Early Impressions: Hataraku Saibou

cells at work 3

Three episodes in, I prefer Osmosis Jones.

Stated above was a half-truth. The entirety of Osmosis Jones probably doesn’t compare to this series, but the animated segments of the inner-body-focused half-animated film from my childhood is definitely more expressive and witty than this anime. Part of the reason I avoided watching this series until now is that I felt I’d mentally compare it to Osmosis Jones, because I may sort of, kind of, a wee bit think this series is ripping it off.

Though watching the series for the first time, it’s far more different than I would’ve expected going into it, with many details outright surprising me. It shows nothing of the outside world, the series is strangely gory, and the characters don’t really have their own identity… kind of. That last point is kind of a complex situation here. What it definitely is, for better or worse, is anime. What it may also pass for is a Saturday-morning cartoon.

This series really enjoys episodic structures that showcase different characters dependent on the episode. Almost like a monster-of-the-week formula, except not only with monsters, but with the different organisms living in the human body. With that being the case, the show becomes incredibly predictable and gets repetitive quickly, something that may somewhat be alleviated by strong character performances… something Hataraku Saibou doesn’t really have.

cells at work 1

So, these characters are both individual organisms and not. Their names are the names of their personified being. So, technically, they are all the same thing, but not the same thing, as some look and behave somewhat differently. It’s almost like if I cloned myself five-billion times and named all of my clones after myself.
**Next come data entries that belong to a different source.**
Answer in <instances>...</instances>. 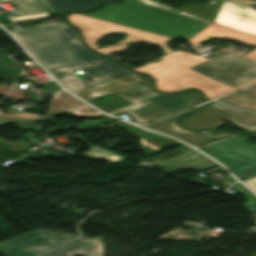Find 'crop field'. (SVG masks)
<instances>
[{
	"label": "crop field",
	"mask_w": 256,
	"mask_h": 256,
	"mask_svg": "<svg viewBox=\"0 0 256 256\" xmlns=\"http://www.w3.org/2000/svg\"><path fill=\"white\" fill-rule=\"evenodd\" d=\"M111 121H114V120H112V119H103V120H97V121H86L82 125L74 127V128H71V129H68L66 131H70V130H73V129H76V128L84 130V129L91 128V127H94V126H97V125H101V124H104V123H107V122H111Z\"/></svg>",
	"instance_id": "crop-field-25"
},
{
	"label": "crop field",
	"mask_w": 256,
	"mask_h": 256,
	"mask_svg": "<svg viewBox=\"0 0 256 256\" xmlns=\"http://www.w3.org/2000/svg\"><path fill=\"white\" fill-rule=\"evenodd\" d=\"M41 117L32 113L27 114H2L0 108V126L9 123H27V122H38Z\"/></svg>",
	"instance_id": "crop-field-22"
},
{
	"label": "crop field",
	"mask_w": 256,
	"mask_h": 256,
	"mask_svg": "<svg viewBox=\"0 0 256 256\" xmlns=\"http://www.w3.org/2000/svg\"><path fill=\"white\" fill-rule=\"evenodd\" d=\"M227 120L240 128L256 133V113L238 110L218 102H213L209 107L196 112L180 122L188 128H214L218 129Z\"/></svg>",
	"instance_id": "crop-field-8"
},
{
	"label": "crop field",
	"mask_w": 256,
	"mask_h": 256,
	"mask_svg": "<svg viewBox=\"0 0 256 256\" xmlns=\"http://www.w3.org/2000/svg\"><path fill=\"white\" fill-rule=\"evenodd\" d=\"M201 102L204 99L196 92L162 95L153 92L147 83L89 103L112 115L126 112L134 116L133 122L137 123L170 116Z\"/></svg>",
	"instance_id": "crop-field-3"
},
{
	"label": "crop field",
	"mask_w": 256,
	"mask_h": 256,
	"mask_svg": "<svg viewBox=\"0 0 256 256\" xmlns=\"http://www.w3.org/2000/svg\"><path fill=\"white\" fill-rule=\"evenodd\" d=\"M220 100L237 108L256 111V84Z\"/></svg>",
	"instance_id": "crop-field-20"
},
{
	"label": "crop field",
	"mask_w": 256,
	"mask_h": 256,
	"mask_svg": "<svg viewBox=\"0 0 256 256\" xmlns=\"http://www.w3.org/2000/svg\"><path fill=\"white\" fill-rule=\"evenodd\" d=\"M244 182H246L249 186H251L256 191V177L248 180H244Z\"/></svg>",
	"instance_id": "crop-field-27"
},
{
	"label": "crop field",
	"mask_w": 256,
	"mask_h": 256,
	"mask_svg": "<svg viewBox=\"0 0 256 256\" xmlns=\"http://www.w3.org/2000/svg\"><path fill=\"white\" fill-rule=\"evenodd\" d=\"M212 57L189 69L235 90L256 82V62L241 56Z\"/></svg>",
	"instance_id": "crop-field-6"
},
{
	"label": "crop field",
	"mask_w": 256,
	"mask_h": 256,
	"mask_svg": "<svg viewBox=\"0 0 256 256\" xmlns=\"http://www.w3.org/2000/svg\"><path fill=\"white\" fill-rule=\"evenodd\" d=\"M244 3L256 6V0H245Z\"/></svg>",
	"instance_id": "crop-field-29"
},
{
	"label": "crop field",
	"mask_w": 256,
	"mask_h": 256,
	"mask_svg": "<svg viewBox=\"0 0 256 256\" xmlns=\"http://www.w3.org/2000/svg\"><path fill=\"white\" fill-rule=\"evenodd\" d=\"M0 143H3V144H7V145H10V144H13L11 142H8V141H4V140H1L0 139ZM30 145L28 142L24 141V140H21L20 142L8 147L9 149H12V150H16V151H20V152H23L27 149L30 148Z\"/></svg>",
	"instance_id": "crop-field-24"
},
{
	"label": "crop field",
	"mask_w": 256,
	"mask_h": 256,
	"mask_svg": "<svg viewBox=\"0 0 256 256\" xmlns=\"http://www.w3.org/2000/svg\"><path fill=\"white\" fill-rule=\"evenodd\" d=\"M8 0H0V2ZM20 12V15L11 16L12 21L34 19L48 16V12L38 0H11Z\"/></svg>",
	"instance_id": "crop-field-19"
},
{
	"label": "crop field",
	"mask_w": 256,
	"mask_h": 256,
	"mask_svg": "<svg viewBox=\"0 0 256 256\" xmlns=\"http://www.w3.org/2000/svg\"><path fill=\"white\" fill-rule=\"evenodd\" d=\"M68 20L72 22L74 25L81 28L84 41L90 47H92L95 41L104 34L118 33V32L126 33L127 36L124 41L118 42L116 45L106 46L102 49L96 50L116 61L118 60L111 57L108 53L124 50V47H126L124 44L127 42L136 43L142 40L148 43L159 45L165 51V53L171 52L170 48L166 44L167 42L172 40L171 38L119 26L116 24H112V23L91 18V17L82 16L79 14L69 15ZM122 64L128 67H132L126 63H122Z\"/></svg>",
	"instance_id": "crop-field-5"
},
{
	"label": "crop field",
	"mask_w": 256,
	"mask_h": 256,
	"mask_svg": "<svg viewBox=\"0 0 256 256\" xmlns=\"http://www.w3.org/2000/svg\"><path fill=\"white\" fill-rule=\"evenodd\" d=\"M103 245L100 238L79 240L46 256H102Z\"/></svg>",
	"instance_id": "crop-field-17"
},
{
	"label": "crop field",
	"mask_w": 256,
	"mask_h": 256,
	"mask_svg": "<svg viewBox=\"0 0 256 256\" xmlns=\"http://www.w3.org/2000/svg\"><path fill=\"white\" fill-rule=\"evenodd\" d=\"M149 82L148 78L141 75L131 74L104 83L97 84L93 87L73 92L83 100L89 102L98 96L121 92L144 83Z\"/></svg>",
	"instance_id": "crop-field-12"
},
{
	"label": "crop field",
	"mask_w": 256,
	"mask_h": 256,
	"mask_svg": "<svg viewBox=\"0 0 256 256\" xmlns=\"http://www.w3.org/2000/svg\"><path fill=\"white\" fill-rule=\"evenodd\" d=\"M111 125L115 126V127L123 128V129L127 130L129 134H131V135L137 137L138 139H140L141 144L144 148V152L147 155L157 153L159 150H161L165 147L176 145V144H181L182 147L178 148L176 150H173V151H171V152H169L165 155H168V154H171L173 152L188 148L187 146L183 145L182 143H180L176 140H173V139H170V138H167V137H163V136H160V135H157V134L146 132V131H144L140 128H137L133 125L127 124V123L122 122V121L113 123ZM165 155H163V156H165Z\"/></svg>",
	"instance_id": "crop-field-15"
},
{
	"label": "crop field",
	"mask_w": 256,
	"mask_h": 256,
	"mask_svg": "<svg viewBox=\"0 0 256 256\" xmlns=\"http://www.w3.org/2000/svg\"><path fill=\"white\" fill-rule=\"evenodd\" d=\"M234 187L236 192L248 199V201L244 204V207L247 208L250 213L256 212V197L239 183L235 184Z\"/></svg>",
	"instance_id": "crop-field-23"
},
{
	"label": "crop field",
	"mask_w": 256,
	"mask_h": 256,
	"mask_svg": "<svg viewBox=\"0 0 256 256\" xmlns=\"http://www.w3.org/2000/svg\"><path fill=\"white\" fill-rule=\"evenodd\" d=\"M85 15L173 38L183 37L185 39L192 38L210 24L201 18L168 9L154 0H126Z\"/></svg>",
	"instance_id": "crop-field-2"
},
{
	"label": "crop field",
	"mask_w": 256,
	"mask_h": 256,
	"mask_svg": "<svg viewBox=\"0 0 256 256\" xmlns=\"http://www.w3.org/2000/svg\"><path fill=\"white\" fill-rule=\"evenodd\" d=\"M229 1H242L243 2L244 0H229Z\"/></svg>",
	"instance_id": "crop-field-30"
},
{
	"label": "crop field",
	"mask_w": 256,
	"mask_h": 256,
	"mask_svg": "<svg viewBox=\"0 0 256 256\" xmlns=\"http://www.w3.org/2000/svg\"><path fill=\"white\" fill-rule=\"evenodd\" d=\"M184 54L176 51L160 57L159 62H150L135 70L152 75L159 91L172 92L195 87L201 89L209 99L234 91L187 69L207 59L187 53L184 56Z\"/></svg>",
	"instance_id": "crop-field-4"
},
{
	"label": "crop field",
	"mask_w": 256,
	"mask_h": 256,
	"mask_svg": "<svg viewBox=\"0 0 256 256\" xmlns=\"http://www.w3.org/2000/svg\"><path fill=\"white\" fill-rule=\"evenodd\" d=\"M18 129H30L37 128L36 123H27V124H16Z\"/></svg>",
	"instance_id": "crop-field-26"
},
{
	"label": "crop field",
	"mask_w": 256,
	"mask_h": 256,
	"mask_svg": "<svg viewBox=\"0 0 256 256\" xmlns=\"http://www.w3.org/2000/svg\"><path fill=\"white\" fill-rule=\"evenodd\" d=\"M77 237L79 236L37 230L12 240L0 242V252L7 256H37Z\"/></svg>",
	"instance_id": "crop-field-9"
},
{
	"label": "crop field",
	"mask_w": 256,
	"mask_h": 256,
	"mask_svg": "<svg viewBox=\"0 0 256 256\" xmlns=\"http://www.w3.org/2000/svg\"><path fill=\"white\" fill-rule=\"evenodd\" d=\"M153 165L167 169L189 170L191 168H195L198 171H205L219 166L218 164L211 161L209 158L196 151L189 152L187 154L177 156L168 160H164Z\"/></svg>",
	"instance_id": "crop-field-16"
},
{
	"label": "crop field",
	"mask_w": 256,
	"mask_h": 256,
	"mask_svg": "<svg viewBox=\"0 0 256 256\" xmlns=\"http://www.w3.org/2000/svg\"><path fill=\"white\" fill-rule=\"evenodd\" d=\"M215 23L256 35V10L244 4L224 1Z\"/></svg>",
	"instance_id": "crop-field-11"
},
{
	"label": "crop field",
	"mask_w": 256,
	"mask_h": 256,
	"mask_svg": "<svg viewBox=\"0 0 256 256\" xmlns=\"http://www.w3.org/2000/svg\"><path fill=\"white\" fill-rule=\"evenodd\" d=\"M51 12H65L73 10H89L96 8L101 2L112 0H39Z\"/></svg>",
	"instance_id": "crop-field-18"
},
{
	"label": "crop field",
	"mask_w": 256,
	"mask_h": 256,
	"mask_svg": "<svg viewBox=\"0 0 256 256\" xmlns=\"http://www.w3.org/2000/svg\"><path fill=\"white\" fill-rule=\"evenodd\" d=\"M66 112L74 116H102V114L64 91L53 94L49 104L47 118H52Z\"/></svg>",
	"instance_id": "crop-field-14"
},
{
	"label": "crop field",
	"mask_w": 256,
	"mask_h": 256,
	"mask_svg": "<svg viewBox=\"0 0 256 256\" xmlns=\"http://www.w3.org/2000/svg\"><path fill=\"white\" fill-rule=\"evenodd\" d=\"M10 32L71 92L131 74L81 45L76 30L62 21ZM76 69L84 70L95 83L79 78Z\"/></svg>",
	"instance_id": "crop-field-1"
},
{
	"label": "crop field",
	"mask_w": 256,
	"mask_h": 256,
	"mask_svg": "<svg viewBox=\"0 0 256 256\" xmlns=\"http://www.w3.org/2000/svg\"><path fill=\"white\" fill-rule=\"evenodd\" d=\"M196 108H200V106ZM174 117L157 121L154 123H145V124H142V126L174 136V137H178L197 148L239 136L235 134L216 133V132H209V131H186V130L180 129L178 126L174 124L173 122Z\"/></svg>",
	"instance_id": "crop-field-10"
},
{
	"label": "crop field",
	"mask_w": 256,
	"mask_h": 256,
	"mask_svg": "<svg viewBox=\"0 0 256 256\" xmlns=\"http://www.w3.org/2000/svg\"><path fill=\"white\" fill-rule=\"evenodd\" d=\"M241 136L200 148L217 161L226 165L240 178L256 175V145Z\"/></svg>",
	"instance_id": "crop-field-7"
},
{
	"label": "crop field",
	"mask_w": 256,
	"mask_h": 256,
	"mask_svg": "<svg viewBox=\"0 0 256 256\" xmlns=\"http://www.w3.org/2000/svg\"><path fill=\"white\" fill-rule=\"evenodd\" d=\"M74 125H77V124L71 123V124H68V125L63 126V127H59V128H54V129L48 130L47 132L50 134V133H53V132L60 131V130H62L64 128L74 126Z\"/></svg>",
	"instance_id": "crop-field-28"
},
{
	"label": "crop field",
	"mask_w": 256,
	"mask_h": 256,
	"mask_svg": "<svg viewBox=\"0 0 256 256\" xmlns=\"http://www.w3.org/2000/svg\"><path fill=\"white\" fill-rule=\"evenodd\" d=\"M210 38H221V39L234 40V41H238L243 44H247V45L256 47V36L237 32V31L231 30L229 28L215 24V23H212L211 25H209L207 28L202 30L200 33H198L196 36H194L189 41L196 48V47L200 46L202 41L210 39ZM246 57L256 60V50L247 53Z\"/></svg>",
	"instance_id": "crop-field-13"
},
{
	"label": "crop field",
	"mask_w": 256,
	"mask_h": 256,
	"mask_svg": "<svg viewBox=\"0 0 256 256\" xmlns=\"http://www.w3.org/2000/svg\"><path fill=\"white\" fill-rule=\"evenodd\" d=\"M90 149L91 151L85 152L84 154H82V156H85L94 160H104L112 163H120L125 158H127L125 156H122L110 151H106L95 146L91 147Z\"/></svg>",
	"instance_id": "crop-field-21"
}]
</instances>
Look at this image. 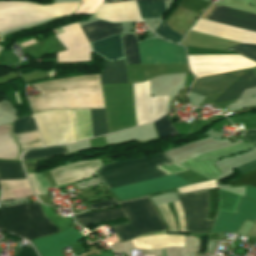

All of them are myself, but they are not all the same person or entity. See, it’s complex. My point is that it’s hard to look at these “characters” as characters, despite how they try to staple anime archetypal behavior to some. Thus, it makes it hard for me to empathize, to relate, or to care. I don’t care about these characters. Perhaps this doesn’t matter, and it likely doesn’t to some. It may prove less of an issue if the characters were likable or expressive, but as I said before, their personalities are pretty archetypal. “Haha, I am the focal red blood cell of this story and I get lost all the time! Gosh, I’m so inadequate!” Like the episodic structure of the series, it gets old pretty fast. And why expect anything more? It’s not like these characters have much sense of individualism. It wouldn’t make sense in the context of the setting.

All this series has going for it is that it’s super upbeat and cute. Hell, all I ever see with this show outside the show itself is “Awwwwwwww! Look how cute the platelets are!” Fan art and screen caps and whatever else. That may be what shocked me so much about how violent this series is. The white blood cells are here cutting up germs and bacteria like a serial killer! Blood gushing everywhere and sticking onto the clean, white canvas of the white blood cell’s body. Such contrasting tones, this anime has. Cute little platelets with their wholesome outlook on their jobs to white blood cells bloodying the battlefield with little daggers. It’s interesting, to say the least.

cells at work 2

Though in the end, this series is ultimately a victim of an incredibly simplistic writing style that has gotten old to me by the fourth episode. I fully assume the rest of the series will play out similarly, with perhaps the last few episodes turning it into more of a bigger conflict that will eventually be solved in the end. Because anime. I think I’ve counted three or four really, really, really, really painfully obvious deus ex machina sequences up through the fourth episode, and with how the series seems barely concerned with attempting to differentiate itself in any way narratively, I may go on half-paying attention. At least the information about the body is mildly interesting, but even that seems really forced in there, what with how it reads out an entire paragraph of textbook info while stopping all animation.

Should I endure and finish this (definitely not a sure thing), I doubt I’ll make a follow-up post to this, seeing as what I’ve been shown up to now it what I’ll see for the entire series. C’mon, Hataraku Saibou. Prove me wrong! Make me eat my pompous words! Show me something that’ll make my own innards defend my body with honor! Until then, I’m backing the viruses.

3 thoughts on “Early Impressions: Hataraku Saibou

  1. I was worried about this getting repetitive as well but for me the Red and White Blood Cell at the centre of most episodes are enough because I actually do enjoy their characters and two episodes later on that focus on them are fantastic. I also really liked this show’s take on cancer (wow, words I didn’t think I’d ever type). That said, last episode shifted the focus to the T Cells again and I was genuinely finding it a bit dull which made it clear that it isn’t the ‘gripping’ narrative holding my attention here.
    That and the platelets are cute. They so need more screen time and I would happily watch them forever (much the same reaction I had to Mii-Kun earlier in the year).